For Clay, there is further oneness. In the hospital after his stroke, he experiences an out-of-body, or, rather, in-body, realization: "There was no longer anything separating me from anything else. I'd gradually stopped being aware of my unresponsive body, but now I was at the core of an infinitely expanded being … the biggest release of my life," which the author likens to something called an "orgasm," though "less concentrated" and "a thousand times stronger."
Byars summons the late Zen philosopher Alan Watts to explain this extraordinary sensation of well-being as “an experience [that] has a tendency to arise in situations of total extremity or despair, when the individual finds himself without any alternative but to surrender himself entirely.”

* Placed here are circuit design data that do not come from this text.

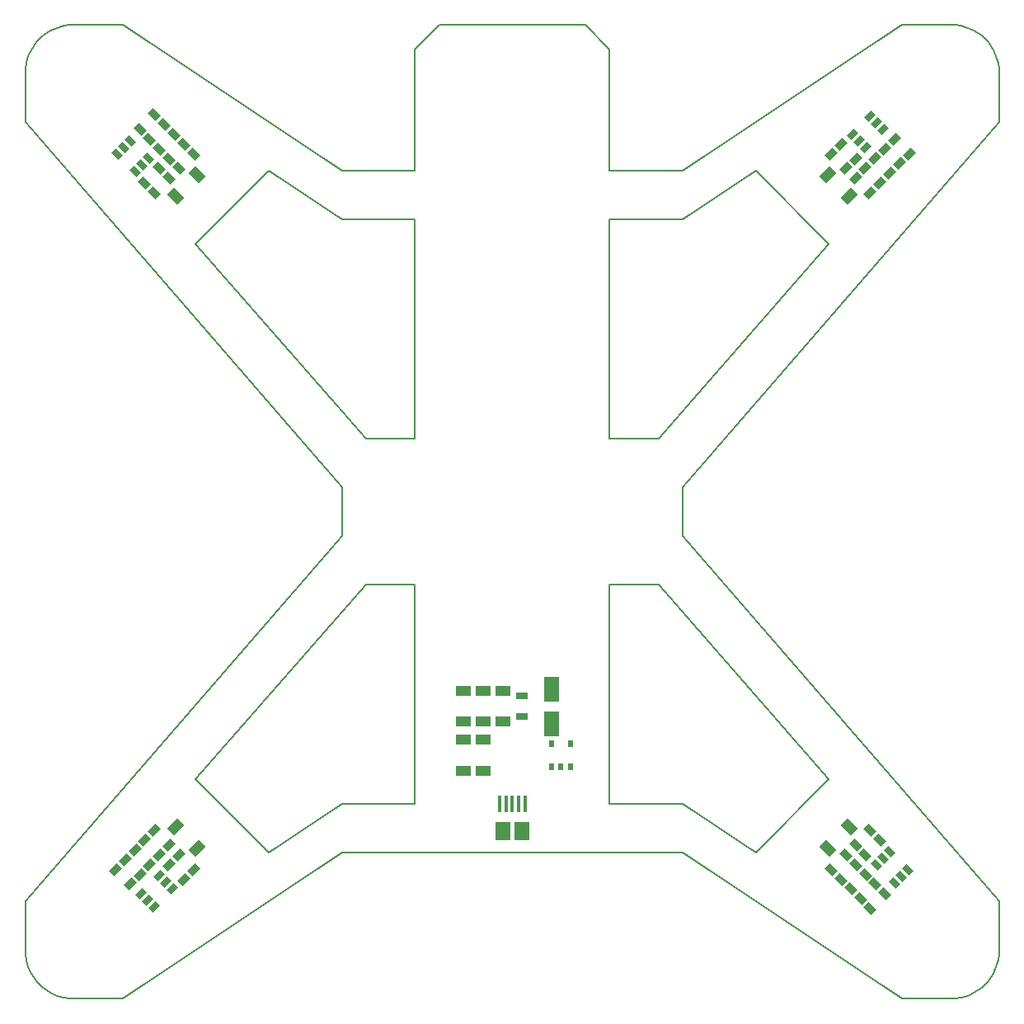
<source format=gbr>
G04 PROTEUS RS274X GERBER FILE*
%FSLAX45Y45*%
%MOMM*%
G01*
%AMPPAD005*
4,1,4,
0.134700,0.673520,
0.673520,0.134700,
-0.134700,-0.673520,
-0.673520,-0.134700,
0.134700,0.673520,
0*%
%ADD15PPAD005*%
%AMPPAD006*
4,1,4,
0.583360,0.123740,
-0.123740,-0.583360,
-0.583360,-0.123740,
0.123740,0.583360,
0.583360,0.123740,
0*%
%ADD16PPAD006*%
%AMPPAD007*
4,1,4,
0.179610,0.898030,
0.898030,0.179610,
-0.179610,-0.898030,
-0.898030,-0.179610,
0.179610,0.898030,
0*%
%ADD17PPAD007*%
%AMPPAD008*
4,1,4,
-0.673520,0.134700,
-0.134700,0.673520,
0.673520,-0.134700,
0.134700,-0.673520,
-0.673520,0.134700,
0*%
%ADD18PPAD008*%
%AMPPAD009*
4,1,4,
-0.123740,0.583360,
0.583360,-0.123740,
0.123740,-0.583360,
-0.583360,0.123740,
-0.123740,0.583360,
0*%
%ADD19PPAD009*%
%AMPPAD010*
4,1,4,
-0.898030,0.179610,
-0.179610,0.898030,
0.898030,-0.179610,
0.179610,-0.898030,
-0.898030,0.179610,
0*%
%ADD70PPAD010*%
%ADD22R,0.381000X1.778000*%
%ADD25R,1.500000X1.900000*%
%ADD26R,1.524000X1.016000*%
%ADD28R,1.143000X0.762000*%
%ADD29R,1.524000X2.540000*%
%ADD72R,0.508000X0.635000*%
%ADD73C,0.203200*%
D15*
X-3775434Y-3374566D03*
X-3624566Y-3525434D03*
D16*
X-3809099Y-3924749D03*
X-3741924Y-3991924D03*
X-3674749Y-4059099D03*
X-3490901Y-3875251D03*
X-3558076Y-3808076D03*
X-3625251Y-3740901D03*
D15*
X-3724566Y-3625434D03*
X-3875434Y-3474566D03*
X-3524566Y-3425434D03*
X-3675434Y-3274566D03*
X-3924566Y-3825434D03*
X-4075434Y-3674566D03*
D17*
X-3461355Y-3238645D03*
X-3238645Y-3461355D03*
D15*
X-3824566Y-3725434D03*
X-3975434Y-3574566D03*
X-3374566Y-3775434D03*
X-3525434Y-3624566D03*
X-3274566Y-3675434D03*
X-3425434Y-3524566D03*
D18*
X+3374566Y-3775434D03*
X+3525434Y-3624566D03*
D19*
X+3924749Y-3809099D03*
X+3991924Y-3741924D03*
X+4059099Y-3674749D03*
X+3875251Y-3490901D03*
X+3808076Y-3558076D03*
X+3740901Y-3625251D03*
D18*
X+3625434Y-3724566D03*
X+3474566Y-3875434D03*
X+3425434Y-3524566D03*
X+3274566Y-3675434D03*
X+3825434Y-3924566D03*
X+3674566Y-4075434D03*
D70*
X+3238645Y-3461355D03*
X+3461355Y-3238645D03*
D18*
X+3725434Y-3824566D03*
X+3574566Y-3975434D03*
X+3775434Y-3374566D03*
X+3624566Y-3525434D03*
X+3675434Y-3274566D03*
X+3524566Y-3425434D03*
D15*
X+3775434Y+3374566D03*
X+3624566Y+3525434D03*
D16*
X+3809099Y+3924749D03*
X+3741924Y+3991924D03*
X+3674749Y+4059099D03*
X+3490901Y+3875251D03*
X+3558076Y+3808076D03*
X+3625251Y+3740901D03*
D15*
X+3724566Y+3625434D03*
X+3875434Y+3474566D03*
X+3524566Y+3425434D03*
X+3675434Y+3274566D03*
X+3924566Y+3825434D03*
X+4075434Y+3674566D03*
D17*
X+3461355Y+3238645D03*
X+3238645Y+3461355D03*
D15*
X+3824566Y+3725434D03*
X+3975434Y+3574566D03*
X+3374566Y+3775434D03*
X+3525434Y+3624566D03*
X+3274566Y+3675434D03*
X+3425434Y+3524566D03*
D18*
X-3374566Y+3775434D03*
X-3525434Y+3624566D03*
D19*
X-3924749Y+3809099D03*
X-3991924Y+3741924D03*
X-4059099Y+3674749D03*
X-3875251Y+3490901D03*
X-3808076Y+3558076D03*
X-3740901Y+3625251D03*
D18*
X-3625434Y+3724566D03*
X-3474566Y+3875434D03*
X-3425434Y+3524566D03*
X-3274566Y+3675434D03*
X-3825434Y+3924566D03*
X-3674566Y+4075434D03*
D70*
X-3238645Y+3461355D03*
X-3461355Y+3238645D03*
D18*
X-3725434Y+3824566D03*
X-3574566Y+3975434D03*
X-3775434Y+3374566D03*
X-3624566Y+3525434D03*
X-3675434Y+3274566D03*
X-3524566Y+3425434D03*
D22*
X-130000Y-3000000D03*
X-65000Y-3000000D03*
X+0Y-3000000D03*
X+65000Y-3000000D03*
X+130000Y-3000000D03*
D25*
X-100000Y-3282700D03*
X+100000Y-3282700D03*
D26*
X-300000Y-2657480D03*
X-300000Y-2342520D03*
X-300000Y-2157480D03*
X-300000Y-1842520D03*
X-500000Y-2157480D03*
X-500000Y-1842520D03*
X-500000Y-2342520D03*
X-500000Y-2657480D03*
X-100000Y-2157480D03*
X-100000Y-1842520D03*
D28*
X+100000Y-1893320D03*
X+100000Y-2106680D03*
D29*
X+400000Y-1820000D03*
X+400000Y-2180000D03*
D72*
X+403480Y-2621920D03*
X+497460Y-2621920D03*
X+593980Y-2621920D03*
X+593980Y-2383160D03*
X+403480Y-2383160D03*
D73*
X-4000000Y-5000000D02*
X-4500000Y-5000000D01*
X-4551964Y-4997475D01*
X-4602234Y-4990051D01*
X-4650581Y-4977959D01*
X-4696777Y-4961426D01*
X-4740593Y-4940681D01*
X-4781799Y-4915955D01*
X-4820168Y-4887474D01*
X-4855469Y-4855469D01*
X-4887474Y-4820168D01*
X-4915955Y-4781799D01*
X-4940682Y-4740593D01*
X-4961426Y-4696777D01*
X-4977959Y-4650581D01*
X-4990051Y-4602234D01*
X-4997475Y-4551964D01*
X-5000000Y-4500000D01*
X-5000000Y-4000000D01*
X-1750000Y-250000D01*
X-1750000Y+250000D01*
X-5000000Y+4000000D01*
X-5000000Y+4500000D01*
X-4997475Y+4551964D01*
X-4990051Y+4602234D01*
X-4977959Y+4650581D01*
X-4961426Y+4696777D01*
X-4940682Y+4740593D01*
X-4915955Y+4781799D01*
X-4887474Y+4820168D01*
X-4855469Y+4855469D01*
X-4820168Y+4887474D01*
X-4781799Y+4915955D01*
X-4740593Y+4940681D01*
X-4696777Y+4961426D01*
X-4650581Y+4977959D01*
X-4602234Y+4990051D01*
X-4551964Y+4997475D01*
X-4500000Y+5000000D01*
X-4000000Y+5000000D01*
X-1750000Y+3500000D01*
X-1000000Y+3500000D01*
X-1000000Y+4750000D01*
X-750000Y+5000000D01*
X+750000Y+5000000D01*
X+1000000Y+4750000D01*
X+1000000Y+3500000D01*
X+1750000Y+3500000D01*
X+4000000Y+5000000D01*
X+4500000Y+5000000D01*
X+4551964Y+4997475D01*
X+4602234Y+4990051D01*
X+4650581Y+4977959D01*
X+4696777Y+4961426D01*
X+4740593Y+4940681D01*
X+4781799Y+4915955D01*
X+4820168Y+4887474D01*
X+4855469Y+4855469D01*
X+4887474Y+4820168D01*
X+4915955Y+4781799D01*
X+4940682Y+4740593D01*
X+4961426Y+4696777D01*
X+4977959Y+4650581D01*
X+4990051Y+4602234D01*
X+4997475Y+4551964D01*
X+5000000Y+4500000D01*
X+5000000Y+4000000D01*
X+1750000Y+250000D01*
X+1750000Y-250000D01*
X+5000000Y-4000000D01*
X+5000000Y-4500000D01*
X+4997475Y-4551964D01*
X+4990051Y-4602234D01*
X+4977959Y-4650581D01*
X+4961426Y-4696777D01*
X+4940682Y-4740593D01*
X+4915955Y-4781799D01*
X+4887474Y-4820168D01*
X+4855469Y-4855469D01*
X+4820168Y-4887474D01*
X+4781799Y-4915955D01*
X+4740593Y-4940681D01*
X+4696777Y-4961426D01*
X+4650581Y-4977959D01*
X+4602234Y-4990051D01*
X+4551964Y-4997475D01*
X+4500000Y-5000000D01*
X+4000000Y-5000000D01*
X+1750000Y-3500000D01*
X-1750000Y-3500000D01*
X-4000000Y-5000000D01*
X-3250000Y-2750000D02*
X-2500000Y-3500000D01*
X-1750000Y-3000000D01*
X-1000000Y-3000000D01*
X-1000000Y-750000D01*
X-1500000Y-750000D01*
X-3250000Y-2750000D01*
X+3250000Y-2750000D02*
X+2500000Y-3500000D01*
X+1750000Y-3000000D01*
X+1000000Y-3000000D01*
X+1000000Y-750000D01*
X+1500000Y-750000D01*
X+3250000Y-2750000D01*
X+3250000Y+2750000D02*
X+2500000Y+3500000D01*
X+1750000Y+3000000D01*
X+1000000Y+3000000D01*
X+1000000Y+750000D01*
X+1500000Y+750000D01*
X+3250000Y+2750000D01*
X-3250000Y+2750000D02*
X-2500000Y+3500000D01*
X-1750000Y+3000000D01*
X-1000000Y+3000000D01*
X-1000000Y+750000D01*
X-1500000Y+750000D01*
X-3250000Y+2750000D01*
M02*

</source>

If, before the accident, their lives moved in direct counterpoint, the twins’ subsequent motion turns increasingly oblique as their relationship is “redefined.” Clay becomes more patient; Will, now prone to panic attacks, less so. In the immediate aftermath of the collision, Will makes a hurried exit from the hospital; Clay, without judgment, acknowledges his double’s flight as a way of separating himself, a survival stratagem: “At least one of us can get out,” Clay laments, coolly.
In the present, they are more open with one another and have found ways to appreciate their difference and to maintain the essential unity that saved Clay. “Because of Will, I still felt known. He could see the world through my eyes. This kept me from total despair.”